- **What you are asked to do**: Find every line below with the word "part" in it, and copy each one.

- **Exercise data**:

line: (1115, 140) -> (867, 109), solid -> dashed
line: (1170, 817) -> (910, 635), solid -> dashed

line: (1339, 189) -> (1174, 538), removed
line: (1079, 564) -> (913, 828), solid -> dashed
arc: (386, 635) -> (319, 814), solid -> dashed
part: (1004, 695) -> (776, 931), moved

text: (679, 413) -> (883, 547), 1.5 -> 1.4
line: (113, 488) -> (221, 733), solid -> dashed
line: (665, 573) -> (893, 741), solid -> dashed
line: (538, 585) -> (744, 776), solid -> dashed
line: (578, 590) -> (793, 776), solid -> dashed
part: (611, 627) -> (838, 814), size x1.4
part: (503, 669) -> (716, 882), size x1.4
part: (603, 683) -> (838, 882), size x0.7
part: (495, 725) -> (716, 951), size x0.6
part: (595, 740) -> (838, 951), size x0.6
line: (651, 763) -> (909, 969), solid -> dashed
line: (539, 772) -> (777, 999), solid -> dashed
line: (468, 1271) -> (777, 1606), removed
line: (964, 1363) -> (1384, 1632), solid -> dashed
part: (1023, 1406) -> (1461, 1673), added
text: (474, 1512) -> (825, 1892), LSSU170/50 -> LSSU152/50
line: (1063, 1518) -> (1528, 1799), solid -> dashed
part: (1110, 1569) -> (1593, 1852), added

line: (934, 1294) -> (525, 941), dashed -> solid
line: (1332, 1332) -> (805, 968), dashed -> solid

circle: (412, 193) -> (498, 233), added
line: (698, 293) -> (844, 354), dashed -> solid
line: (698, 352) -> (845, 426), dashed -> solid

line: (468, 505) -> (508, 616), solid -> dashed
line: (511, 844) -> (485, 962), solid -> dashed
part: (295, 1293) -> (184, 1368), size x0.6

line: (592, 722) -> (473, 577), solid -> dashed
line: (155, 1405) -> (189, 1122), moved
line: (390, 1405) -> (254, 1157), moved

- **Answer to this problem**:
part: (1004, 695) -> (776, 931), moved
part: (611, 627) -> (838, 814), size x1.4
part: (503, 669) -> (716, 882), size x1.4
part: (603, 683) -> (838, 882), size x0.7
part: (495, 725) -> (716, 951), size x0.6
part: (595, 740) -> (838, 951), size x0.6
part: (1023, 1406) -> (1461, 1673), added
part: (1110, 1569) -> (1593, 1852), added
part: (295, 1293) -> (184, 1368), size x0.6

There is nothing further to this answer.